Singapore’s industrial production dropped year-on-year in December; however, it recovered on a sequential basis. On a year-on-year basis, the industrial output fell 0.7 percent, but rose 4.1 percent sequentially. Consensus expectations were for the output to fall 0.6 percent year-on-year and rise 4.4 percent sequentially. Today’s print shows that the manufacturing output has contracted for six out of 12 months. Stripping the biomedical cluster, industrial output dropped a more severe 3.2 percent year-on-year and rose 1.1 percent sequentially in the month.

As was expected, biomedical output outpaced that of electronics output. Biomedical output grew 10.3 percent year-on-year, led by medical technology and pharmaceuticals, whereas the electronics cluster eked out marginal growth of just 0.2 percent year-on-year. Meanwhile, the precision engineering cluster also saw output rise 7 percent year-on-year, linked to higher output of optical products and metal precision components.

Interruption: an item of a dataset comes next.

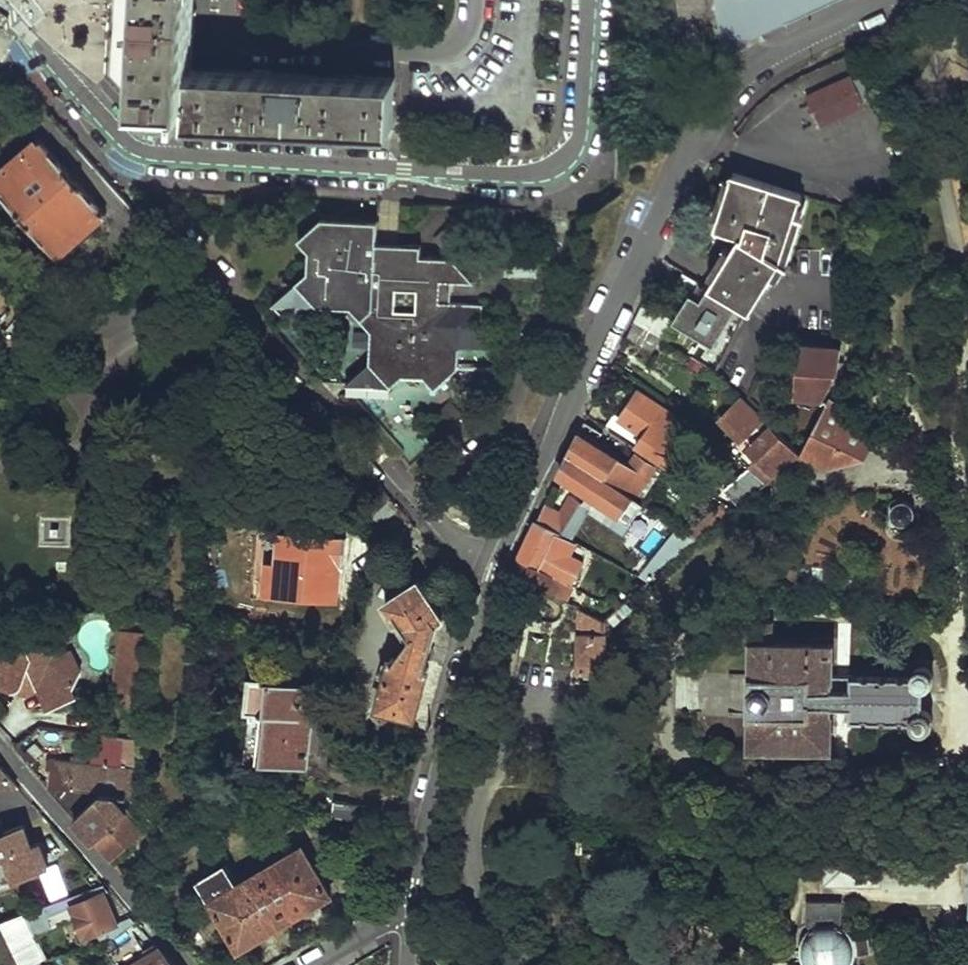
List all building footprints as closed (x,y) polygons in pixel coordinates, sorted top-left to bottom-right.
[(192,131),(195,70),(198,0),(109,0),(105,78),(151,129),(192,131)] [(680,21),(718,17),(722,47),(787,16),(791,24),(843,0),(678,0),(680,21)] [(397,82),(195,70),(192,131),(393,141),(397,82)] [(857,80),(810,101),(823,130),(870,109),(857,80)] [(39,138),(0,172),(0,192),(58,256),(107,212),(39,138)] [(709,254),(725,263),(718,277),(754,303),(783,262),(805,196),(736,174),(717,231),(739,240),(731,253),(715,243),(709,254)] [(424,248),(379,245),(379,225),(323,223),(300,243),(308,254),(307,289),(300,284),(276,304),(285,316),(306,316),(319,305),(350,308),(371,330),(369,365),(392,389),(415,369),(433,392),(459,368),(460,351),(485,329),(486,309),(453,306),(431,305),(432,284),(454,285),(475,286),(456,262),(423,259),(424,248)] [(704,291),(696,286),(678,315),(720,341),(745,300),(712,279),(704,291)] [(454,285),(432,284),(431,305),(453,306),(454,285)] [(635,323),(662,340),(673,321),(644,305),(635,323)] [(635,323),(627,338),(654,353),(662,340),(635,323)] [(485,329),(460,351),(505,355),(485,329)] [(794,390),(826,393),(840,366),(840,358),(848,358),(849,343),(799,341),(794,390)] [(369,365),(347,385),(392,389),(369,365)] [(415,369),(392,389),(433,392),(415,369)] [(608,431),(672,473),(688,448),(668,434),(676,420),(638,395),(622,421),(616,417),(608,431)] [(777,425),(748,396),(724,419),(744,440),(753,432),(761,440),(754,448),(763,457),(752,467),(770,479),(802,450),(777,425)] [(831,404),(802,450),(829,466),(863,459),(879,431),(831,404)] [(569,455),(638,503),(641,496),(637,491),(654,467),(636,456),(628,465),(596,446),(602,434),(585,424),(569,455)] [(569,455),(559,475),(619,513),(626,503),(637,510),(640,504),(638,503),(569,455)] [(770,479),(752,467),(727,489),(739,506),(770,479)] [(905,523),(910,521),(913,519),(916,515),(916,510),(915,506),(913,502),(909,499),(905,498),(900,499),(896,501),(893,504),(892,509),(892,513),(894,517),(897,520),(901,522),(905,523)] [(537,520),(559,533),(566,517),(544,505),(537,520)] [(557,567),(546,560),(561,534),(559,533),(537,520),(527,541),(518,561),(552,577),(557,567)] [(350,533),(284,522),(279,551),(272,550),(266,584),(341,596),(350,533)] [(576,543),(561,534),(546,560),(557,567),(552,577),(556,579),(576,543)] [(511,575),(551,597),(559,581),(556,579),(552,577),(518,561),(514,569),(511,575)] [(648,585),(668,567),(663,563),(642,581),(648,585)] [(407,637),(392,660),(388,659),(378,709),(415,717),(426,668),(422,667),(432,624),(439,619),(415,582),(382,603),(393,620),(395,618),(407,637)] [(601,625),(611,617),(582,601),(576,611),(601,625)] [(576,611),(577,678),(606,676),(601,625),(576,611)] [(153,637),(126,632),(116,685),(128,688),(126,704),(143,707),(146,690),(142,689),(153,637)] [(927,730),(930,728),(932,725),(933,721),(933,717),(932,714),(929,711),(926,709),(923,708),(922,708),(923,683),(925,683),(928,681),(931,679),(933,676),(934,672),(934,669),(932,666),(930,663),(927,661),(924,660),(920,660),(917,661),(914,664),(912,667),(911,670),(911,671),(831,669),(832,634),(753,632),(750,744),(828,746),(829,707),(850,708),(850,719),(910,720),(910,722),(911,726),(914,729),(917,730),(920,731),(924,731),(927,730)] [(74,695),(70,685),(71,685),(74,682),(74,680),(75,675),(74,673),(80,670),(71,650),(65,653),(59,639),(40,643),(43,651),(30,657),(29,653),(13,648),(0,650),(0,689),(8,691),(11,691),(14,690),(16,689),(18,688),(20,686),(21,684),(27,686),(34,683),(38,690),(46,708),(74,695)] [(318,685),(249,676),(244,709),(265,712),(258,755),(309,763),(318,685)] [(38,690),(34,683),(27,686),(21,684),(20,686),(18,688),(16,689),(14,690),(11,691),(8,691),(25,696),(38,690)] [(126,794),(137,739),(119,736),(114,764),(50,756),(47,785),(126,794)] [(39,755),(24,738),(13,747),(28,763),(39,755)] [(16,785),(0,767),(0,783),(16,785)] [(72,813),(111,858),(145,829),(120,800),(126,794),(47,785),(72,813)] [(333,816),(364,819),(367,803),(335,799),(333,816)] [(46,867),(37,842),(29,845),(21,824),(4,830),(0,818),(0,884),(46,867)] [(267,853),(296,902),(330,886),(304,834),(267,853)] [(826,847),(825,884),(935,886),(936,849),(826,847)] [(296,902),(267,853),(237,870),(225,849),(198,865),(238,936),(296,902)] [(97,888),(27,913),(38,934),(63,924),(70,941),(95,931),(102,948),(105,946),(111,955),(123,945),(117,937),(136,921),(133,919),(113,925),(102,893),(99,894),(97,888)] [(809,929),(807,932),(805,935),(805,938),(802,942),(801,946),(801,950),(802,954),(803,958),(804,962),(806,964),(854,964),(855,961),(857,957),(858,952),(891,951),(891,933),(868,933),(867,938),(855,937),(849,928),(838,924),(839,901),(810,900),(809,929)] [(45,949),(31,956),(36,964),(54,964),(45,949)] [(135,964),(174,964),(160,949),(135,964)]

However, the main drags came from the transport engineering, general manufacturing and chemicals clusters.

2019 was a lacklustre year for the manufacturing sector where output dropped 1.4 percent year-on-year, with only the biomedical and general manufacturing clusters registering full-year growth. Markedly the key electronics cluster shrank 7.4 percent, dragged by computer peripherals and semiconductors. The milder December contraction in industrial production suggests possible upside for the fourth quarter growth estimate and it might be upwardly revised to 1 percent year-on-year, and in turn full-year 2019 GDP growth might be upwardly revised to about 0.8 percent year-on-year as well, said Selena Ling, Head of Treasury Research & Strategy, OCBC Bank.

“Our 1-2 percent GDP growth forecast for the Singapore economy was predicated on the domestic manufacturing sector staging a modest recovery to 1.5 percent in 2020.  That said, the recent coronavirus outbreak originating from China to other countries including Singapore may impart some uncertainty to near-term business and consumer sentiments which could mean a more muted 1Q20 growth momentum, depending on the duration and severity of this virus”, added Selena Ling.